▶ [AVAILABLE RECORDS]:
○ ○ ○ ○ ○

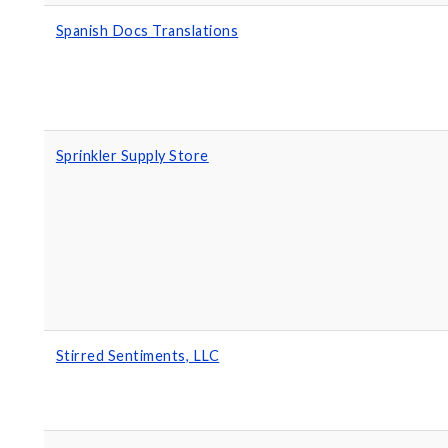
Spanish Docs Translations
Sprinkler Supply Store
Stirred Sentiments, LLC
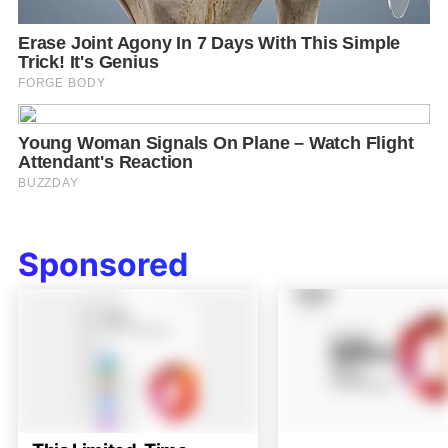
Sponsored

○ ○ ○ ○ ○

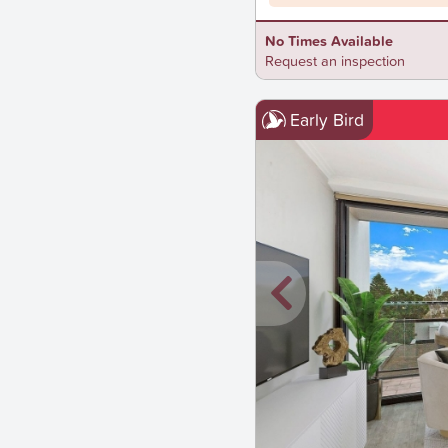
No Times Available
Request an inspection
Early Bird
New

○ ○ ○ ○ ○

▶ [ABOUT THIS TASK]:
Rewrite the records from the line that has "Spanish Docs Translations" through the line that has "Stirred Sentiments, LLC", changing "Supply" to "Parts" and leaving everything else as it is. Give only those lines.

▶ [SOLUTION]:
Spanish Docs Translations
Sprinkler Parts Store
Stirred Sentiments, LLC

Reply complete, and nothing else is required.